Retirement income is all about reliability: If you're not drawing a paycheck anymore, you need income you can count on, month after month and, if things go well, year after year.

There's Social Security, of course, and while there was just a cost-of-living increase pumped into that critical pipeline for tens of millions of beneficiaries, that was to combat inflation, that fly in the ointment for any fixed-income stream.

Stocks, of course, are a great way to build wealth, but taking on capital risk becomes, well, riskier now when the timeline for recovery has shrunk. So, what to do? You could consider real estate investment trusts (REITs).

REITs are required by law to pay out to shareholders at least 90% of their taxable income as dividends, and they've long been a great way to garner passive income while enjoying the profit -- and loss -- potential of owning real estate.

There are a lot to choose from, in multiple sectors, but a great choice to consider here is one that's not just a Dividend Aristocrat, but a Dividend King. The former is an S&P 500 stock that has increased its dividend for at least 25 consecutive years. The latter? For 50 years. There's one REIT in that group.

All hail Federal Realty

Federal Realty Investment Trust (FRT) owns, operates, and redevelops high-quality properties -- mainly retail -- concentrated in major coastal markets such as Washington, D.C., Boston, San Francisco, and Los Angeles.

Based in North Bethesda, Maryland, the company was founded in 1962 and has raised its annual dividend for nearly as long: 54 straight years, the longest among all REITs.

Person with "open for business" sign on door.

Image source: Getty Images.

Federal Realty says its mission is to deliver long-term, sustainable growth through investing in communities where retail demand exceeds supply, and not only has it long delivered on that promise, it may be poised to continue building on that record.

The company now has 106 properties with about 3,100 tenants, 25-million square feet of space, and -- because it's not all just about retail -- about 3,200 residential units.
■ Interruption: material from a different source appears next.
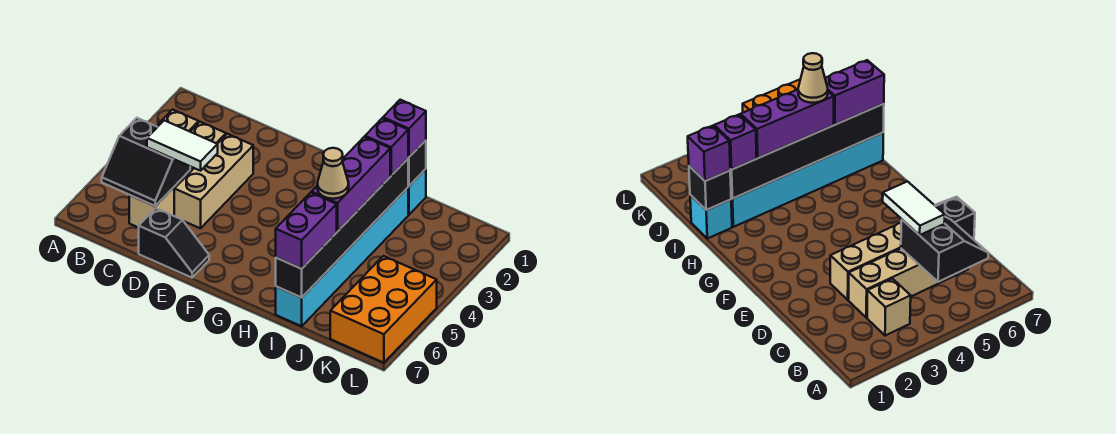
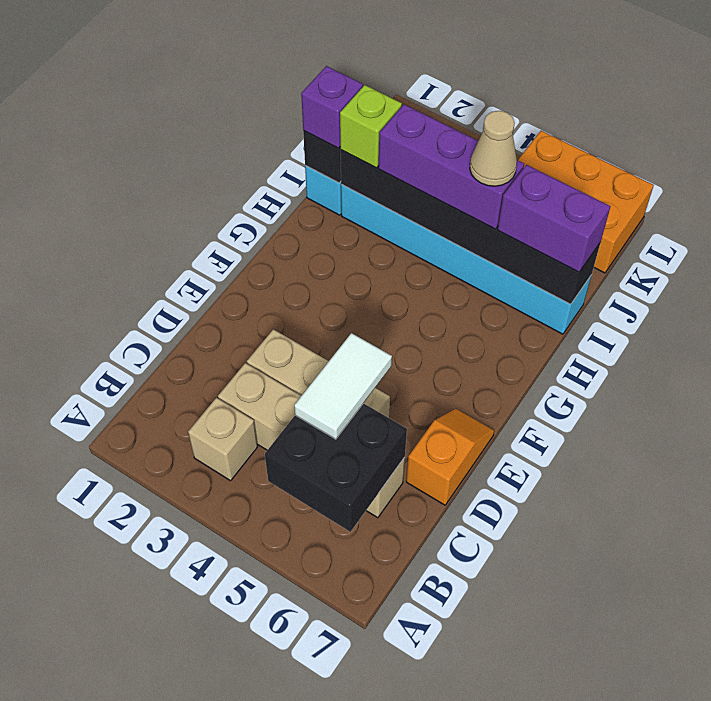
black slope B5:C6 level 2 top 5 -> black brick B5:C6 level 2
black slope D7:E7 level 1 top D -> orange slope D7:E7 level 1 top D
purple brick I2 level 3 -> lime brick I2 level 3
The portfolio was 92.8% leased at the end of the third quarter, a three-month stanza in which it signed 119 leases at rents that were a 16% increase over the previous leases on a straight-line basis. Plus as of Oct. 29, the company says, it had collected approximately 96% of total billed recurring rents -- 99% if you count rent deferrals and abatements.
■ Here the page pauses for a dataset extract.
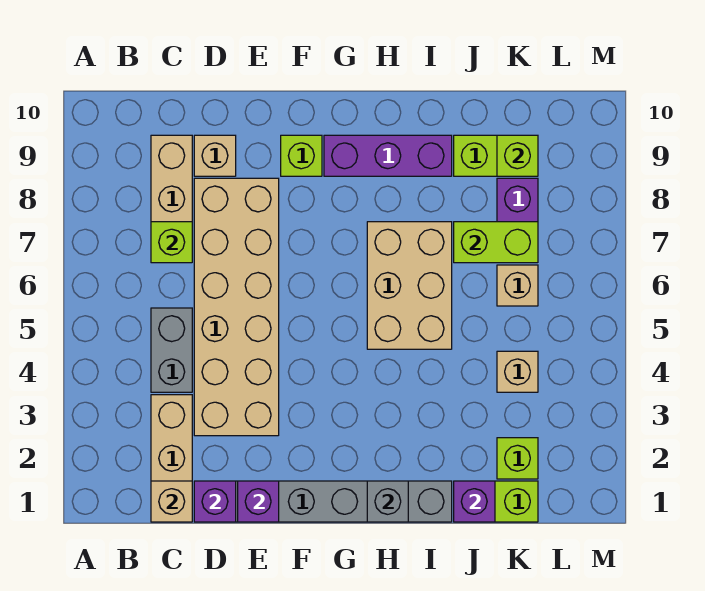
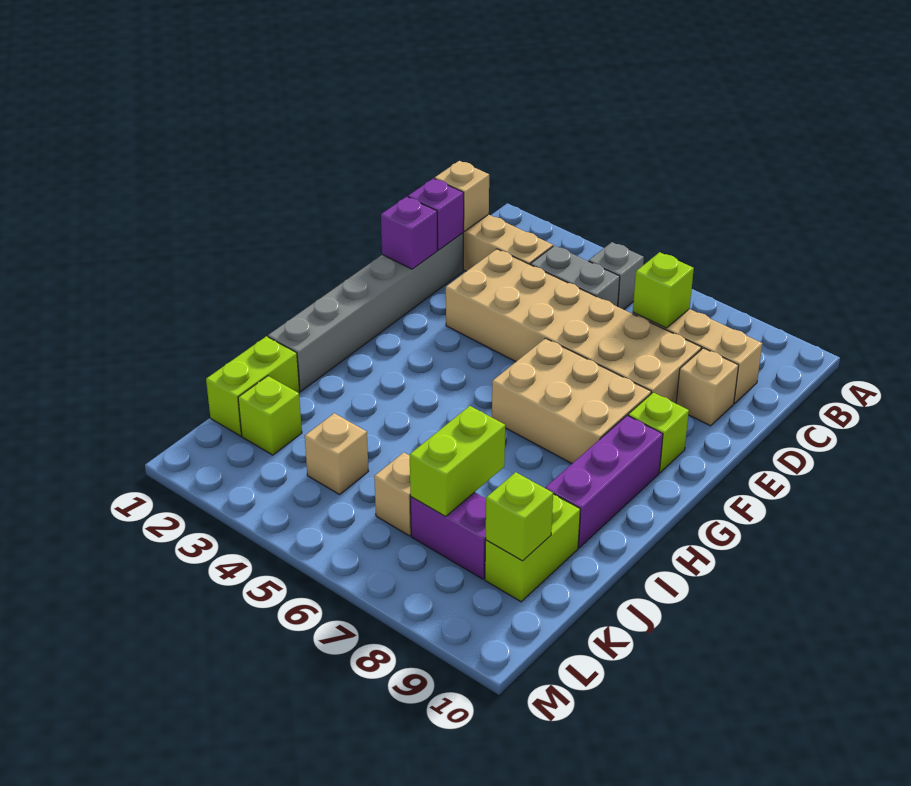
grey brick H1 level 2 -> grey brick B5 level 1
tan brick H5:I7 level 1 -> tan brick F6:G8 level 1
purple brick J1 level 2 -> none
Further sweetening the deal, Federal Realty increased its 2021 forecast for funds from operations (FFO) earnings per diluted share from $5.45 to $5.50, and for 2022, from $5.65 to $5.85, adding to the confidence the company would be extending its run of raising dividends.

Speaking of raising dividends, the increase was only a penny per quarter this year, from $1.06 per share to $1.07 in the second quarter, but this was an extraordinarily tough year for retail real estate, and those pennies add up. In the third quarter of 2011, by comparison, the payout was $0.69 per share.

Federal Realty stock was at about $127 as of Nov. 29, down from its 52-week of $135.56 from Nov. 5 and well above its 52-week low of $81.85 on Jan. 11. That low, of course, was before the pandemic started receding amid the vaccine rollout, when many retail stocks, including REITs, were still in the doldrums.

That kind of decline certainly would be hard to swallow, in particular for a portfolio counted on as a retirement nest egg, but the dividend was maintained and the stock recovered.

And that's the point here: At this stage in your investing life, who needs the excitement? What you need is reliable, predictable income.

Federal Realty may soon land in my retirement portfolio

Based on Federal Realty's latest stock price, the annual dividend of $4.28 a share works out to a yield of about 3.4%. There are certainly higher yields among the universe of more than 225 REITs available on the major stock exchanges. But there may not be many from companies that inspire as much confidence as this one.

I now have 10 REITs in my own portfolio, which is about to transition to a retirement portfolio, as I've now reached the tender age of being eligible for Medicare. Federal Realty isn't in that portfolio now, but for the reasons described above, it may soon be.